(Page-level text extractions)
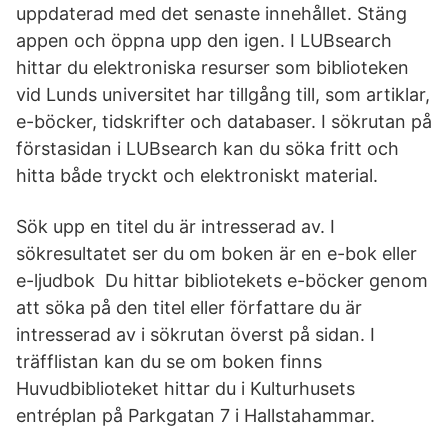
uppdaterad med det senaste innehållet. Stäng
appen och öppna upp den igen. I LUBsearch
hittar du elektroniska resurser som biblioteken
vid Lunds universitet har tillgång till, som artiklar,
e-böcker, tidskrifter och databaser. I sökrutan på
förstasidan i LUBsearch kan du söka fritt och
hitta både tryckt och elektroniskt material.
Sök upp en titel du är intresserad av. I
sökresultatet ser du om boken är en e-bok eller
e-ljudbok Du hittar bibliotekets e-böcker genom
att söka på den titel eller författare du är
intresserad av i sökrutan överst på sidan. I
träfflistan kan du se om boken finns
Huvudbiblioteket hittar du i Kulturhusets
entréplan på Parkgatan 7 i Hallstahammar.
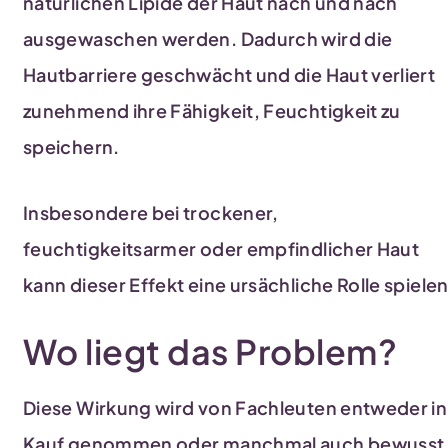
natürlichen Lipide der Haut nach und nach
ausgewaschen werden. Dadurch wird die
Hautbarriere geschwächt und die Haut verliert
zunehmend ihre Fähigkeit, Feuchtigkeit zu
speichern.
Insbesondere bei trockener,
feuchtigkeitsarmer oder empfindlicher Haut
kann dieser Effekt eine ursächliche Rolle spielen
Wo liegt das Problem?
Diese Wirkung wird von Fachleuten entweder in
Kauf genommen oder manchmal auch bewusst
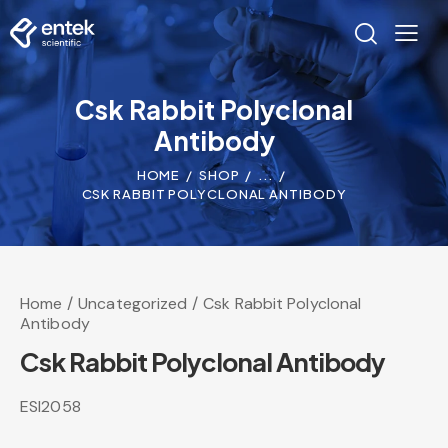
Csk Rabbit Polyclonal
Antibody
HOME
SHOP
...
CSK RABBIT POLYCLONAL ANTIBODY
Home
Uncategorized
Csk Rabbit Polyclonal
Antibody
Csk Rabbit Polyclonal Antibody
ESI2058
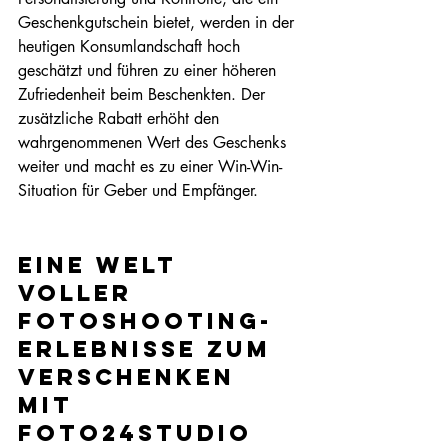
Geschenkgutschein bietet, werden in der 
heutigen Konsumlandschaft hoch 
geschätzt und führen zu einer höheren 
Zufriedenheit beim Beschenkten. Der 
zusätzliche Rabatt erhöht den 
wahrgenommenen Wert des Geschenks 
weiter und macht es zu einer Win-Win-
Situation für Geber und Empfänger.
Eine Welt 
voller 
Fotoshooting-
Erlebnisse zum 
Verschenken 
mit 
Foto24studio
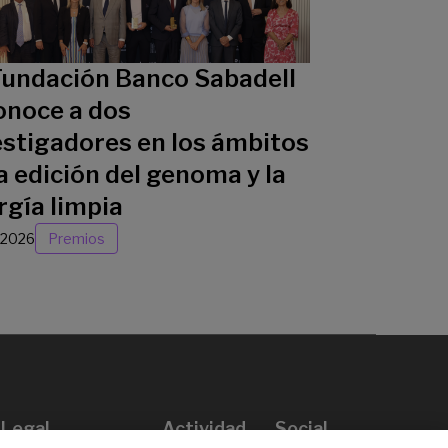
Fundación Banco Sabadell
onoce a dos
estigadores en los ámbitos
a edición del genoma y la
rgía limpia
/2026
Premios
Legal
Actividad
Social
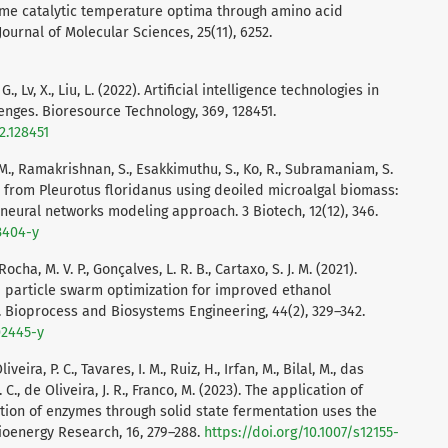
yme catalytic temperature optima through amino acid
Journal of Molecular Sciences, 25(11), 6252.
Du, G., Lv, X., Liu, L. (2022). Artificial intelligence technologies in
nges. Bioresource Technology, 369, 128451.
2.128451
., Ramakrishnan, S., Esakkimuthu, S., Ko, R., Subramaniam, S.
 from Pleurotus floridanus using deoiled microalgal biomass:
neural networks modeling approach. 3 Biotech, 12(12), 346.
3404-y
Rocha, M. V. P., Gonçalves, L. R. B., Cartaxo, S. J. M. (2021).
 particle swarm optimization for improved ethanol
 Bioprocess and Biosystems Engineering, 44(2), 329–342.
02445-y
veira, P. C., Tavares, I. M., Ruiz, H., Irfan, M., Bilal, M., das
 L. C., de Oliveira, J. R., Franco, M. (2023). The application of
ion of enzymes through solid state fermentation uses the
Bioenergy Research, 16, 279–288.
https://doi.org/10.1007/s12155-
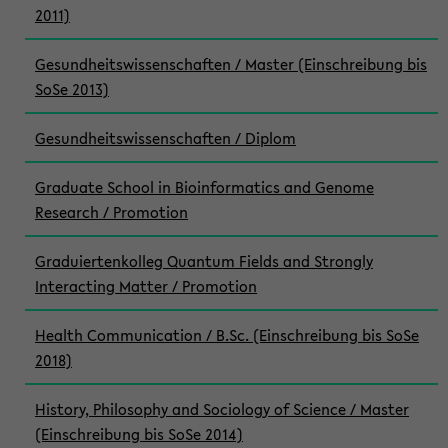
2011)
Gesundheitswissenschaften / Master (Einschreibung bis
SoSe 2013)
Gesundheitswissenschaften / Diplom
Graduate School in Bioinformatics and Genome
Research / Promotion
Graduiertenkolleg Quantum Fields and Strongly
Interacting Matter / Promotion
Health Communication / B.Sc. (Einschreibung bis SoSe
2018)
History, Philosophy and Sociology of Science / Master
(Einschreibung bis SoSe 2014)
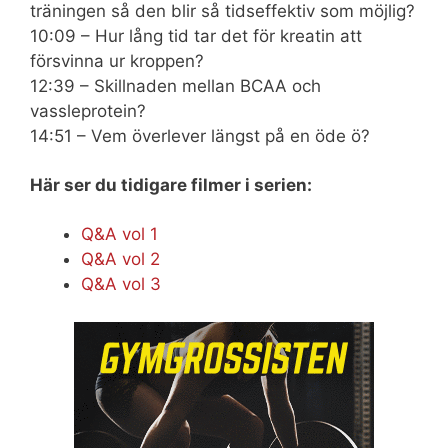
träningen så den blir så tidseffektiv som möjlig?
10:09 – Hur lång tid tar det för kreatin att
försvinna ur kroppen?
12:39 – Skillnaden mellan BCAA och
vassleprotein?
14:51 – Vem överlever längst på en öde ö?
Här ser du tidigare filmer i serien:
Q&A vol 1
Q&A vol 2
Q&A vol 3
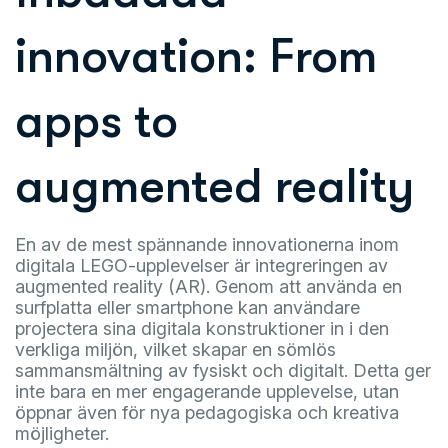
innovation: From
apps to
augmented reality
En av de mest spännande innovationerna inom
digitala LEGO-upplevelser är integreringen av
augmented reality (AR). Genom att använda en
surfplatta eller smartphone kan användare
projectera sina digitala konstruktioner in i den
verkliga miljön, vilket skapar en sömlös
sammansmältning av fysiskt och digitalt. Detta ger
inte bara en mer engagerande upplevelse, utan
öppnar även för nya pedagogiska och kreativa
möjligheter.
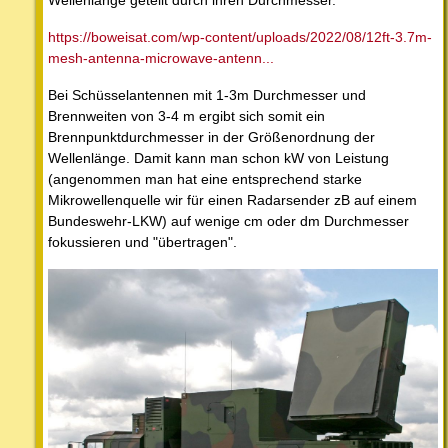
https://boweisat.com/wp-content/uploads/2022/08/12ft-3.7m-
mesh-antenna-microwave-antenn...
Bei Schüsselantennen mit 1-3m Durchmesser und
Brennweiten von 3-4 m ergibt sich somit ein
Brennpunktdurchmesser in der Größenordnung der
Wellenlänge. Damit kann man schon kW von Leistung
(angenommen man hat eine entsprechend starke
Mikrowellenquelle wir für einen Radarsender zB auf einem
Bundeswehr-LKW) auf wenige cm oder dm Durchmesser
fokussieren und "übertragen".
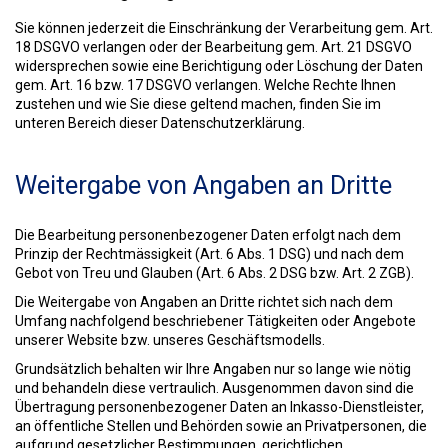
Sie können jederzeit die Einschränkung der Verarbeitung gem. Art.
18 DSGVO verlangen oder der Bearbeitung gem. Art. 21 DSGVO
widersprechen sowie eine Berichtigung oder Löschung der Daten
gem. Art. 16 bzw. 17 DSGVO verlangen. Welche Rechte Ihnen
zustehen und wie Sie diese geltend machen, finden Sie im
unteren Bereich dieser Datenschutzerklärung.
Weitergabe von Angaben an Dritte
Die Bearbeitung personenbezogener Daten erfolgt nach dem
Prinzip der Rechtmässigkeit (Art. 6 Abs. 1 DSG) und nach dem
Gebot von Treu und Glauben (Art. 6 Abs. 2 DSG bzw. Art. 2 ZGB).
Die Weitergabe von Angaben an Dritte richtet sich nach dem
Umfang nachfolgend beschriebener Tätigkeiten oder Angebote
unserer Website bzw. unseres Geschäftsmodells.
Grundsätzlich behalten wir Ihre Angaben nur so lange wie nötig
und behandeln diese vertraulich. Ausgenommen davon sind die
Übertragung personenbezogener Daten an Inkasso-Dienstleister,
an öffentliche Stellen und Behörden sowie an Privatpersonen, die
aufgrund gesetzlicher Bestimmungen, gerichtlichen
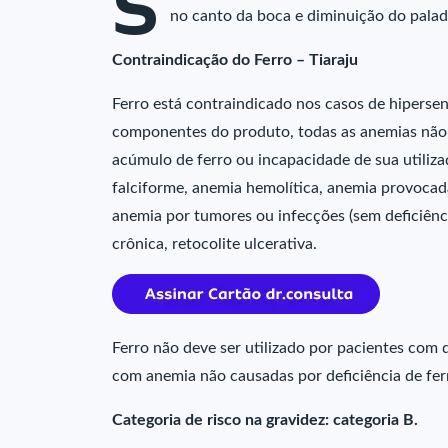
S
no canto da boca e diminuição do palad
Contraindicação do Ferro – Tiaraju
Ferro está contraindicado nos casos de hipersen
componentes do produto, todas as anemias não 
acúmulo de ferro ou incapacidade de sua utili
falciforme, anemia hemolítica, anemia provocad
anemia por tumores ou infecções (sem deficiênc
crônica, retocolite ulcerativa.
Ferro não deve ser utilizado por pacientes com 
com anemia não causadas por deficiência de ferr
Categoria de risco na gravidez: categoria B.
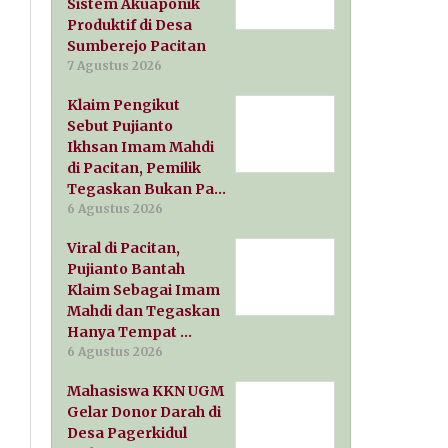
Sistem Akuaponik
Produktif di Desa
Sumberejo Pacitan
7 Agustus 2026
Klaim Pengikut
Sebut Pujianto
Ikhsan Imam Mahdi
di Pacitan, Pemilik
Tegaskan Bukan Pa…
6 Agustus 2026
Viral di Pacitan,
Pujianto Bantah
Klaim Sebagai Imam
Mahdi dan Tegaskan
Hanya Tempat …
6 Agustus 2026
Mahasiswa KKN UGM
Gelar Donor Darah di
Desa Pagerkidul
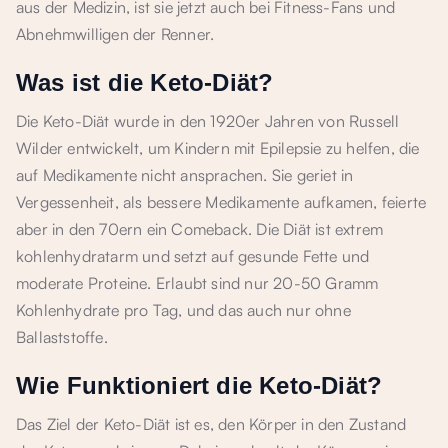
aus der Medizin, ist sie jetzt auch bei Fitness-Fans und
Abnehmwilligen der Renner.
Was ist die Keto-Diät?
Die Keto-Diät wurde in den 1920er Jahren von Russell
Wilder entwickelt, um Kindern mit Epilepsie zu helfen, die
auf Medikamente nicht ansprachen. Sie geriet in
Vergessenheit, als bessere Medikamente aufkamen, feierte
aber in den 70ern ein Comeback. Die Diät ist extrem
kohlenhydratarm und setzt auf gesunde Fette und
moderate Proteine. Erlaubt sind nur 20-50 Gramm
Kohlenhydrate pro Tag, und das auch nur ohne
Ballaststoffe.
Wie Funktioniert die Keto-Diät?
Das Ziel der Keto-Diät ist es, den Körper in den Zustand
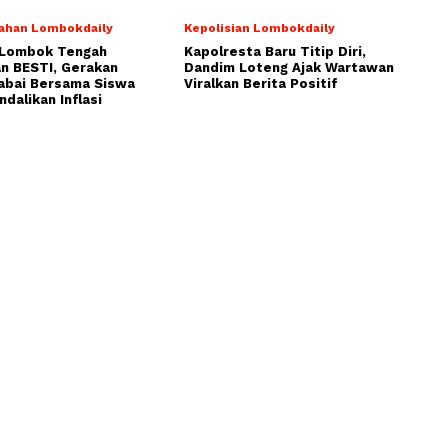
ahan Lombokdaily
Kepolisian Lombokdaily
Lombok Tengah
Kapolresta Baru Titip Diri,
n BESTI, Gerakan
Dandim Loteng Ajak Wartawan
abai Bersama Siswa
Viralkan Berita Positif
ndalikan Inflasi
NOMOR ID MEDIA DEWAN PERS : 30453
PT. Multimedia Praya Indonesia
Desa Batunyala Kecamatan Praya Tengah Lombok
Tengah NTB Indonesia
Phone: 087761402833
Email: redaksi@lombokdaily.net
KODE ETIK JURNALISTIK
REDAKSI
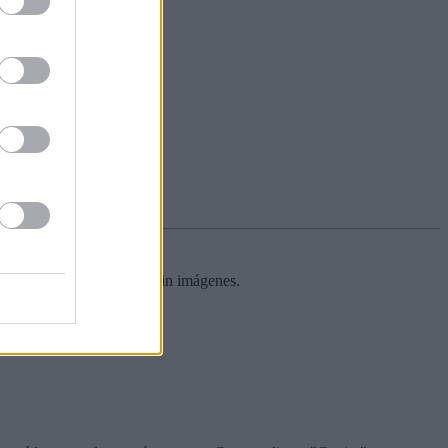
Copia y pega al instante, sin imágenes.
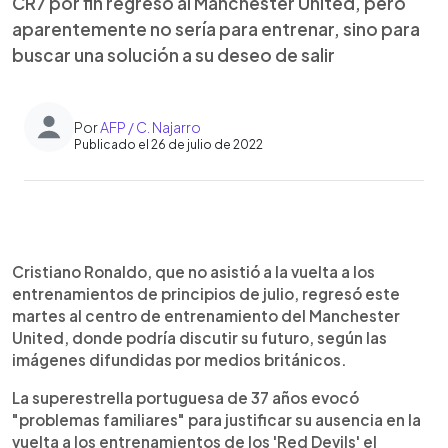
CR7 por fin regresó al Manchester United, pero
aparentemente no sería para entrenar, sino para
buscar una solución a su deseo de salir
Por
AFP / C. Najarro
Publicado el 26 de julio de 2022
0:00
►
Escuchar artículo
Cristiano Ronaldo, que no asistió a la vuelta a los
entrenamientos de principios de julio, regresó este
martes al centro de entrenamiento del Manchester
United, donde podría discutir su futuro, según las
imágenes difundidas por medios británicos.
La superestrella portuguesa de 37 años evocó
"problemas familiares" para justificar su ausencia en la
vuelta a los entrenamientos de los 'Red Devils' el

• [WORK INSTRUCTIONS] Looking above, find the stretch of lines that opens with the one holding "Bioenergy Research, 16, 279–288." and closes with the one holding "Interacting Matter / Promotion". Copy it exactly, pictures excluded.

• [RESULT FOR THIS EXERCISE]
Bioenergy Research, 16, 279–288.
https://doi.org/10.1007/s12155-
2011)
Gesundheitswissenschaften / Master (Einschreibung bis
SoSe 2013)
Gesundheitswissenschaften / Diplom
Graduate School in Bioinformatics and Genome
Research / Promotion
Graduiertenkolleg Quantum Fields and Strongly
Interacting Matter / Promotion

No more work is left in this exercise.